**Given passage:**
Using X-ray crystallography to determine the detailed atomic structure of proteins.
Classical molecular dynamics simulations.
Protein crystal structures are often "refined" using molecular dynamics simulations.
The "force fields" used in the simulations are often parametrised using known crystal structures!
There are at least two problems with this.
1. Because the methods are not independent of one another one cannot claim that a because in a particular case they give the same result that one has achieved something, particularly "confirmation" of the validity of a result.
2. Classical force fields are classical and do not necessarily give a good description of the finer details of chemical bonding, something that is intrinsically quantum mechanical. The active sites of proteins are "special" by definition. They are finely tuned to perform a very specific biomolecular function (e.g. catalysis of a specific chemical reaction or conversion of light into electrical energy). This is particularly true of hydrogen bonds, where bond length differences of less than a 1/20 of an Angstrom can make a huge difference to a potential energy surface.
I don't want to diminish or put down the great achievements of these two techniques. We just need to be honest and transparent about their limitations and biases.
I welcome comments.
I understand that one issue with the classical force fields from a few years ago was their inability to even reproduce accurately such key numbers as the melting/boiling points of ice/water, the anomalous density change etc. Is this still an issue or have the parametrizations improved over time?
ReplyDeleteThere have been improvements. But this is still an issue. It is hard for a single force field to get the whole phase diagram of water correct quantitatively.
DeleteHence, you should worry even more about how well it is going to describe the interaction of water with a protein.

**Entries shown:**

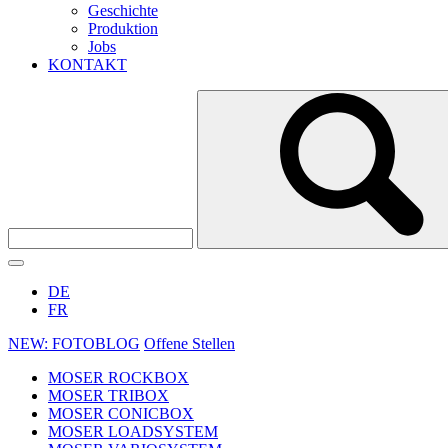
Geschichte
Produktion
Jobs
KONTAKT
DE
FR
NEW: FOTOBLOG
Offene Stellen
MOSER ROCKBOX
MOSER TRIBOX
MOSER CONICBOX
MOSER LOADSYSTEM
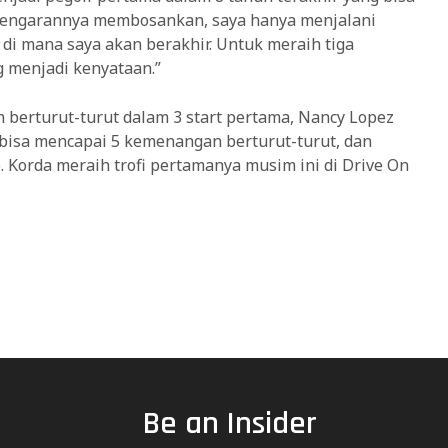
kedengarannya membosankan, saya hanya menjalani
di mana saya akan berakhir. Untuk meraih tiga
 menjadi kenyataan.”
berturut-turut dalam 3 start pertama, Nancy Lopez
bisa mencapai 5 kemenangan berturut-turut, dan
. Korda meraih trofi pertamanya musim ini di Drive On
Be an Insider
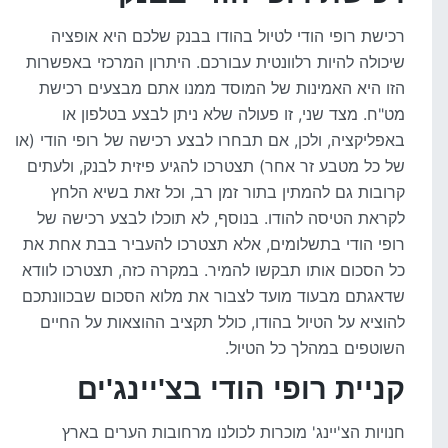
רכישת רופי הודי לטיול בהודו בבנק שלכם היא אופציה
שיכולה להיות רלוונטית עבורכם. היתרון המרכזי באפשרות
הזו היא האמינות של המוסד ממנו אתם מבצעים רכישת
מט"ח. מצד שני, זו פעולה שלא ניתן לבצע בטלפון או
באפליקציה, ולכן, אם תבחרו לבצע רכישה של רופי הודי (או
של כל מטבע זר אחר) תצטרכו להגיע פיזית לבנק, ולעתים
קרובות גם להמתין בתור זמן רב, וכל זאת בשיא הלחץ
לקראת הטיסה להודו. בנוסף, לא תוכלו לבצע רכישה של
רופי הודי בתשלומים, אלא תצטרכו להעביר בבת אחת את
כל הסכום אותו תבקשו להמיר. במקרה כזה, תצטרכו לוודא
שדאגתם מבעוד מועד לצבור את מלוא הסכום שבכוונתכם
להוציא על הטיול בהודו, כולל תקציב ההוצאות על החיים
השוטפים במהלך כל הטיול.
קניית רופי הודי בצ'יינג'ים
חנויות הצ'יינג' מוכרות לכולנו מרחובות הערים בארץ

**Exercise directions:** In the discussion of protein structure methods, list every quantity that the comments say classical force fields from a few years ago could not reproduce accurately.

**Response for this exercise:** The melting point of ice, the boiling point of water, and the anomalous density change.